Cluster Planning involves deciding how the cluster will be configured, especially with regard to how failovers will occur. A cluster could be configured with eight nodes, for example, seven of them active and one a standby. The standby node serves as a failover for all seven of the other nodes. Alternatively, the cluster may contain as few as two nodes, each node serving as a failover for the other. Another aspect of cluster planning is deciding how the networking interfaces will be configured, including the heartbeat connections. It is important to consider aspects such as whether a separate LAN is required for the heartbeat. If the data LAN is used for the heartbeat and it becomes saturated, then the heartbeat messages may not get transmitted in a timely fashion, which could result in a cluster failure. The cluster lock is another aspect of cluster planning.
Cluster Lock Planning is an important factor to consider as part of planning the entire cluster. Either a lock disk or a quorum server is required for a cluster lock. A lock is acquired only when a cluster fails and exactly half of the cluster nodes are available to reform the cluster. In this situation, the cluster lock will be used to ensure that the other half of the cluster nodes do not also reform a cluster. When there is no lock, split-brain syndrome occurs, a circumstance when two instances of the same cluster are running at the same time.
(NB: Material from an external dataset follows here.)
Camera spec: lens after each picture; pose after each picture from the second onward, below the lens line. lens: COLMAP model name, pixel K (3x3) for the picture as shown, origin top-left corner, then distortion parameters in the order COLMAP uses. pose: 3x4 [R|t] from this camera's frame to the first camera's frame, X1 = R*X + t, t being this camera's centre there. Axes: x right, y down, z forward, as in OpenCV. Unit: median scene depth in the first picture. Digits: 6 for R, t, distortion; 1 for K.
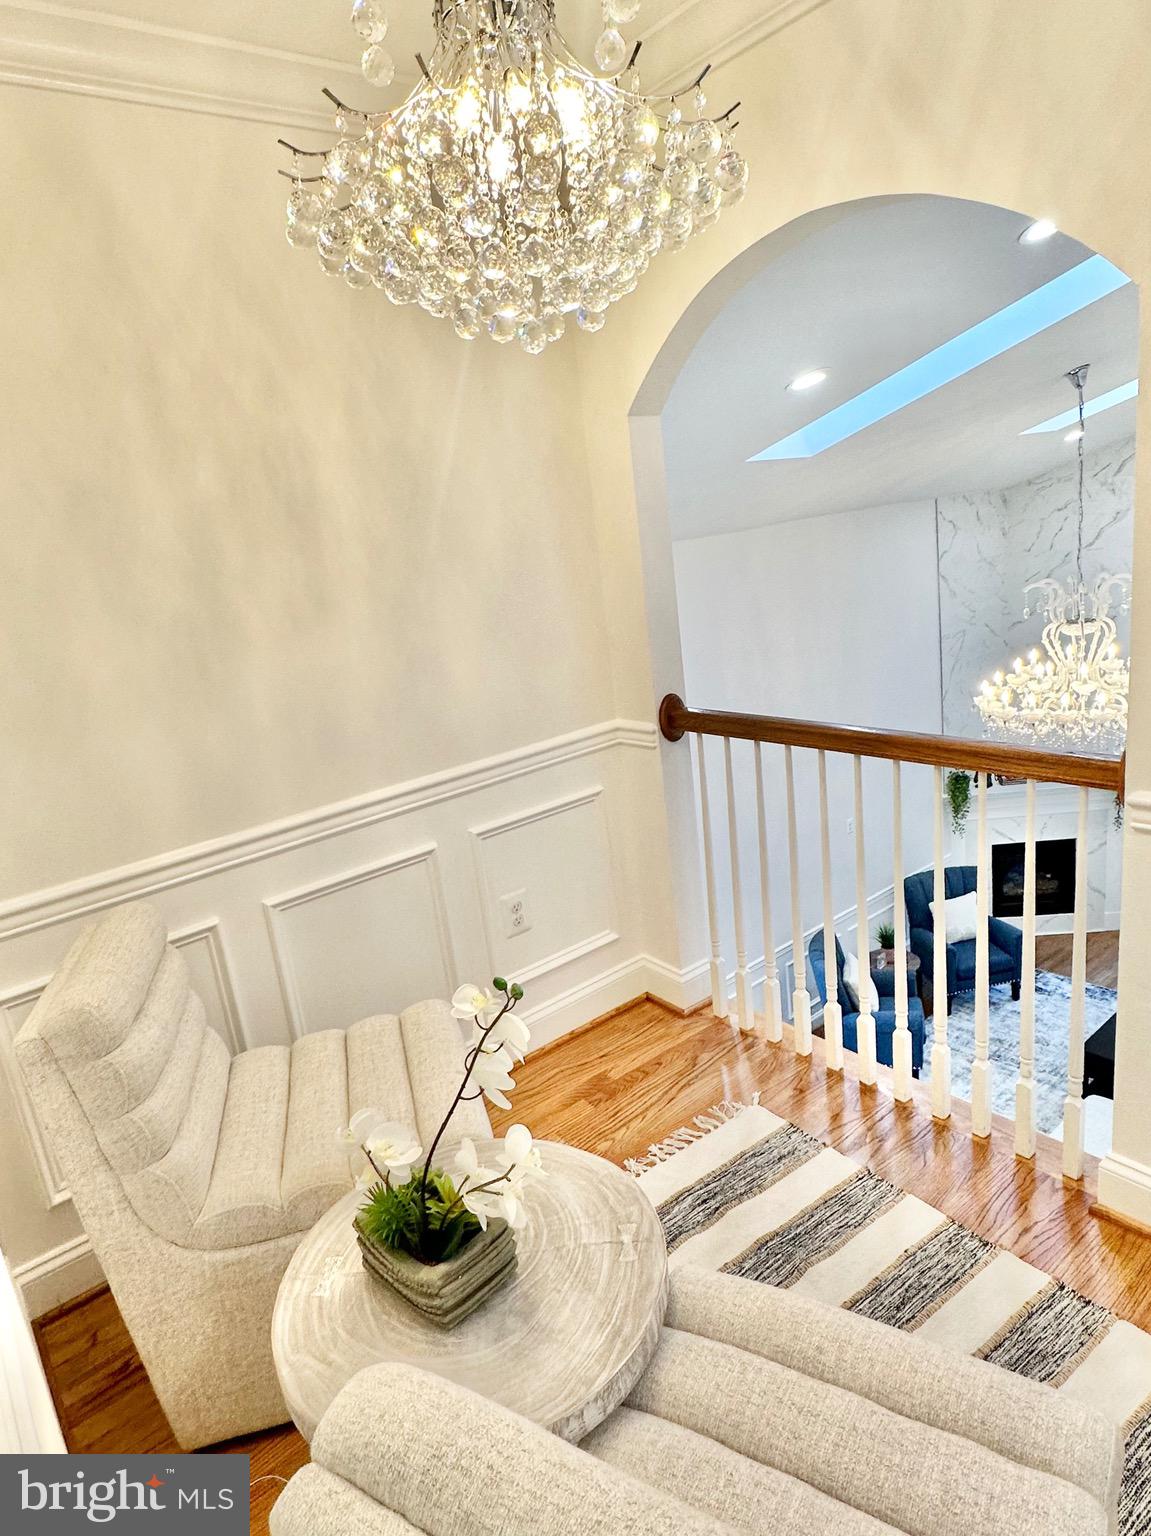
lens RADIAL K [[934.5, 0, 567.6], [0, 934.5, 771.0], [0, 0, 1]] dist [-0.005453, 0.001875]
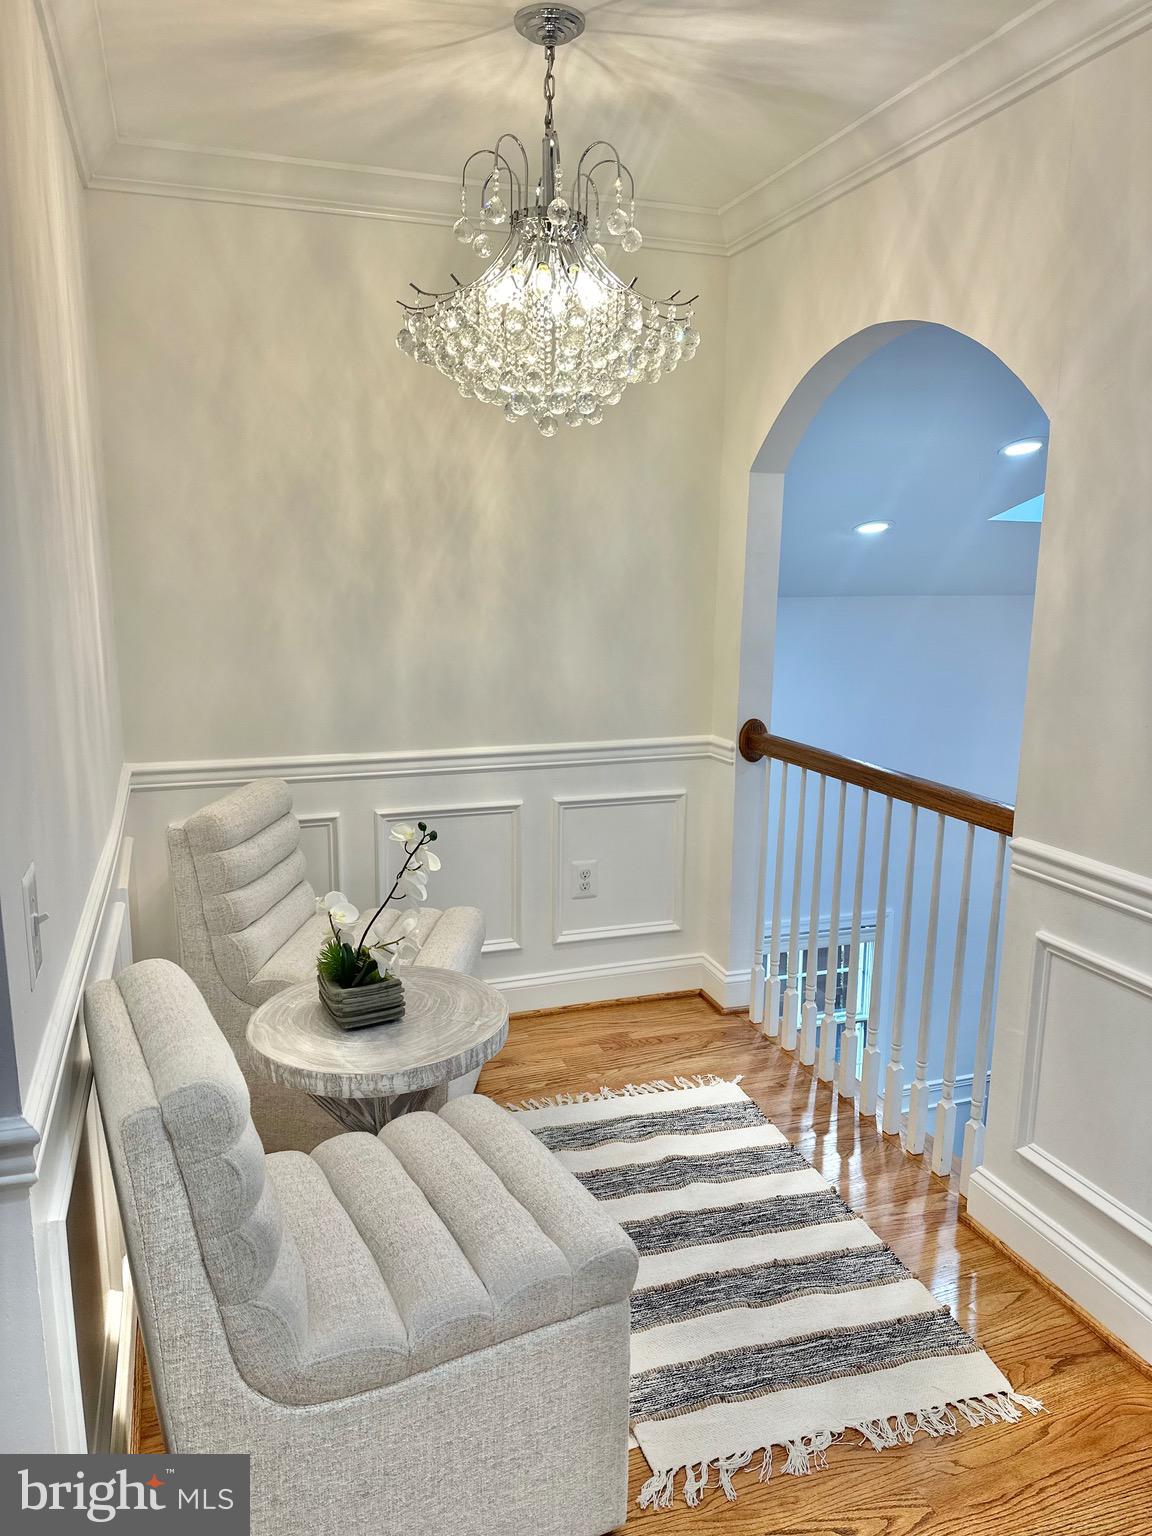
lens RADIAL K [[1071.6, 0, 578.5], [0, 1071.6, 775.2], [0, 0, 1]] dist [0.047920, 0.000289]
pose [[0.939923, 0.189656, -0.283856, 0.318331], [-0.204335, 0.978637, -0.022739, 0.061732], [0.273480, 0.079375, 0.958597, -0.319985]]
Storage Software Planning for a cluster involves deciding which volume manager and file systems will be used for the disks containing the data and programs necessary for the packages. The HP Logical Volume Manager (LVM), the VERITAS Volume Manager (VxVM), or the VERITAS Cluster Volume Manager (CVM) may be used as the volume managers in a Serviceguard cluster. The type of file system within each volume must also be considered. To a large degree, the type of file system is dictated by the application.
Package Planning involves deciding where the package should run and which nodes will serve as adoptive nodes in the event of a failure. Another part of package planning is whether the package will be configured to run automatically when the cluster is started and how the adoptive node will be chosen in the event of a failure. The next node in the list of alternate nodes can be used or Serviceguard can be configured to start the package on the node that has the least number of packages running. Finally, the behavior of the package after the primary node is restored must be considered. The package can continue to run on the adoptive node until the package is manually moved back to the primary node or Serviceguard can be configured to automatically move the package back to the primary node when it becomes available.
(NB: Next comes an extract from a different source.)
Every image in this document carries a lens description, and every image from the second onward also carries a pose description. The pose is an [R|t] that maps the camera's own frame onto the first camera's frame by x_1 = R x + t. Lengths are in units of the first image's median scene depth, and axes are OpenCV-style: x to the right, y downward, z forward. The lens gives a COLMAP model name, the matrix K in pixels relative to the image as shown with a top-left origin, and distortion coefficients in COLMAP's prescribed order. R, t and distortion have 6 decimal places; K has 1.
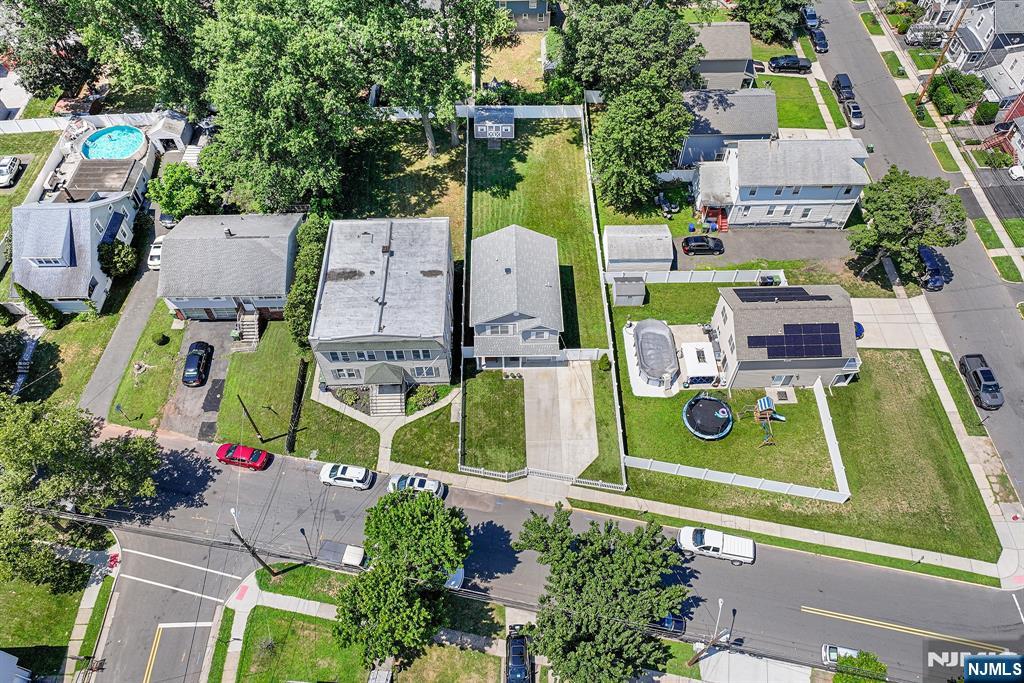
lens RADIAL K [[713.3, 0, 512.0], [0, 713.3, 341.5], [0, 0, 1]] dist [0.002589, 0.007673]
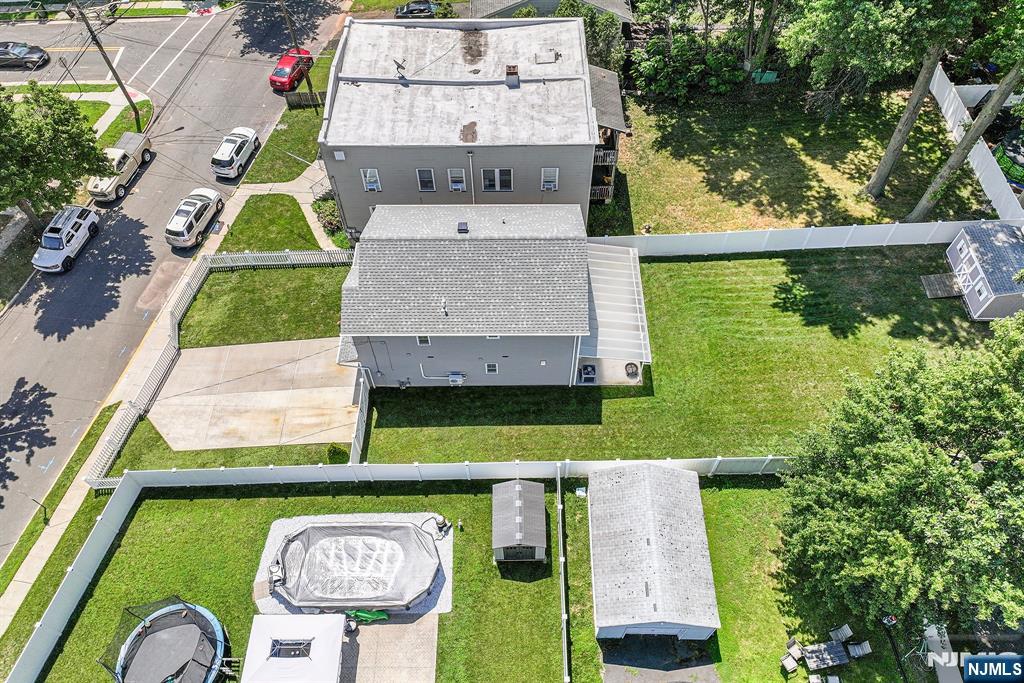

After completing the planning phases, the configuration and implementation of the cluster can begin. The example scenario described in the next section provides a concrete example of configuration of a Serviceguard cluster using the Serviceguard Manager graphical user interface.

The Serviceguard Manager application used in the example scenario is delivered as a separate product from the core Serviceguard application in the bundle B8325BA. The application is available for Linux, Windows, and HP-UX. In addition to running the application natively on a Serviceguard Linux or HP-UX cluster, a Windows desktop can be used to remotely manage the cluster configuration.